Enviada em 07/06/2021

Policarpo Quaresma, protagonista de Lima Barreto, tem como característica mais marcante um nacionalismo ufanista, acreditando em um Brasil utópico. Entretanto, o crime ambiental ocorrido em Mariana torna o país ainda mais distante do imaginado pelo personagem. Nessa perspectiva, seja pela negligência tanto governamental quanto da própria empresa vale em relação em relação a fiscalização, seja pela insuficiência de leis tanto para prevenir um acontecimento desse quando, o problema permanece silenciosamente afetando grande parte da população e exige uma reflexão urgente.

Primeiramente, nota-se que a negligência governamental é uma das causas da questão. Segundo a jornalista Mônicka Christi, a negligência governamental para com o povo na observância e cumprimento de sua obrigação quanto aos direitos do cidadão é uma afronta desrespeitosa a lei e justiça. Nessa lógica, percebe-se um total despreparo e inércia por parte do Estado. No sentido de que não há nenhum tipo de preparo prévio em relação à questão, ocasionando diversas consequências da qual o próprio Estado não demonstra competência para solucionar. Sendo assim, é inaceitável que um país que detém uma das maiores taxas de impostos do mundo, não tenha planos e meios de erradicar o revés.

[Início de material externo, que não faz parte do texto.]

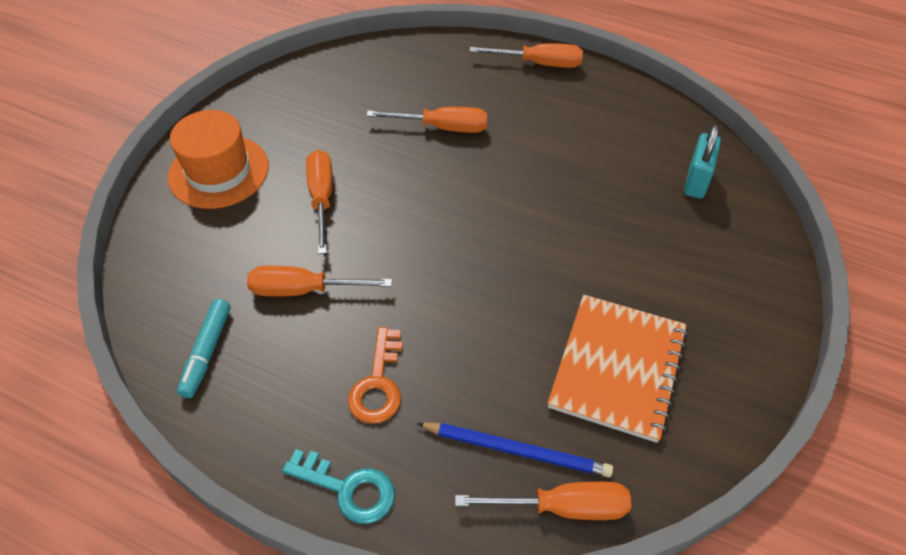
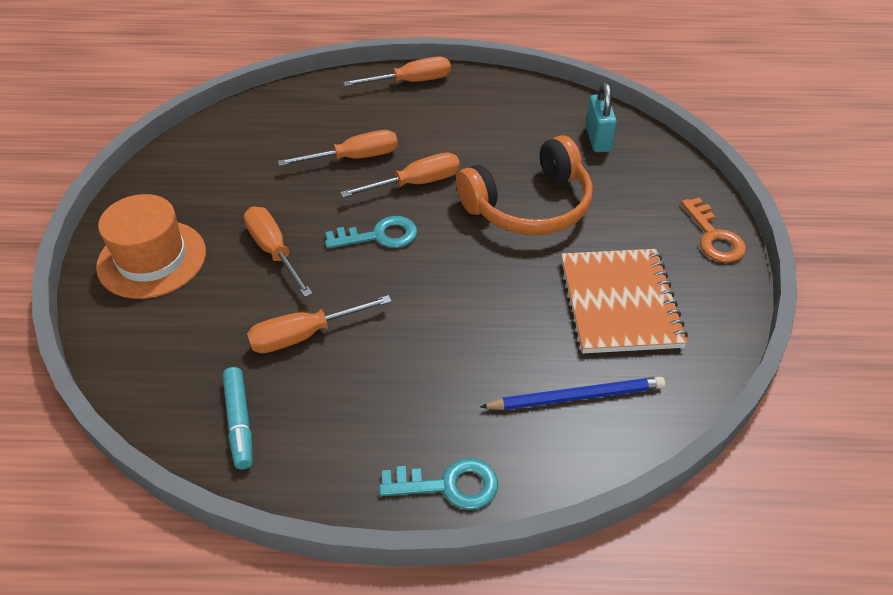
camera: 25 degrees left, 5 degrees down
orange key [348,327,403,424] -> orange key moved to [681,198,746,263]
orange screwdriver [455,482,631,520] -> orange screwdriver moved to [340,153,460,198]
none -> turquoise key [325,216,417,249]
none -> orange headphones [456,135,593,235]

Além disso, verifica-se que a insuficiência legislativa é também fator pontual para a continuidade do problema. Segundo o Jornal Estadão, em uma matéria de 2019, o excesso de leis feitas no Brasil prejudica os processos. Isso porque, há muitos atos normativos que, na maioria das vezes, não tratam especificamente da matéria, somente autorregulam. Em se tratando de questões como o o cuidado com e o rompimento de barragens, a legislação é, de fato, insuficiente, no sentido de que não pune/proíbe os responsáveis com a rigidez que se espera de algo tão nocivo à sociedade. Desse modo, é incabível que um país constitucionalmente democrático deixe de cumprir sua função legisladora e permita que problemas como esse continuem a perdurar. Urge, portanto, que medidas sejam tomadas para resolver a problemática em questão.

Diante disso, cabe ao Estado em conjunto do Ministério Publico cobrar da empresa Vale promover a instituição de uma nova e eficaz política de gestão e monitoramento de barragens. A ideia é que fazer uma revisão em todas as barragens e tornar público os estudos de ruptura, para que qualquer risco involuntário seja conhecido, a fim de que evitar outras tragédias ou que, pelo menos, não haja vítimas e que tenha um preparo para o pós ocorrido.